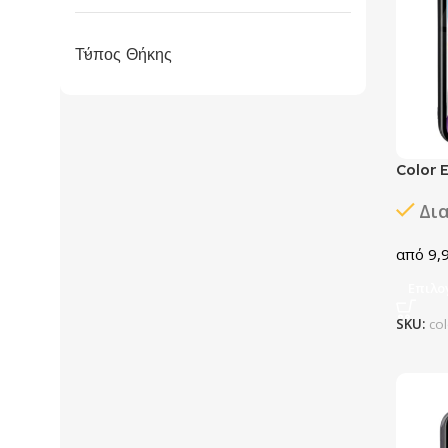
Τύπος Θήκης
Color 
Δι
9,
Επιλο
SKU:
co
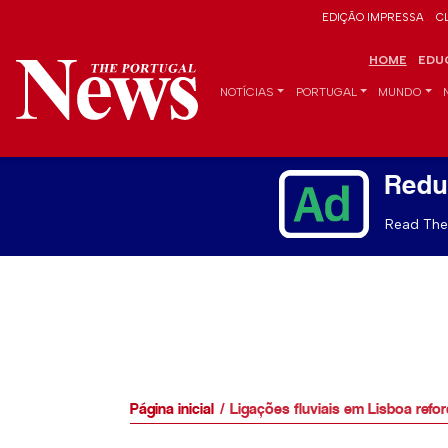
EDIÇÃO IMPRESSA
C
HOME
EDU
NOTÍCIAS
PORTUGAL
MUNDO
Redu
Read The 
Página inicial
Ligações fluviais em Lisboa refo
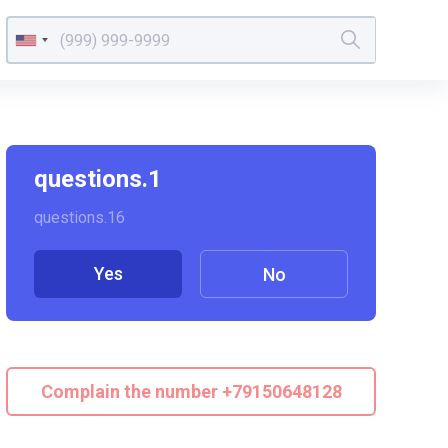
questions.1
questions.16
Yes
No
Complain the number +79150648128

++++++

→ EXERCISE DIRECTIONS
Rewrite the text of all the entries above, swapping "Página inicial" for "Start page" and changing nothing else. Omit the pictures.

→ RESULT OF THE TASK
Τύπος Θήκης
Color 
Δι
9,
Επιλο
SKU:
co
EDIÇÃO IMPRESSA
C
HOME
EDU
NOTÍCIAS
PORTUGAL
MUNDO
Redu
Read The 
Start page
Ligações fluviais em Lisboa refo
questions.1
questions.16
Yes
No
Complain the number +79150648128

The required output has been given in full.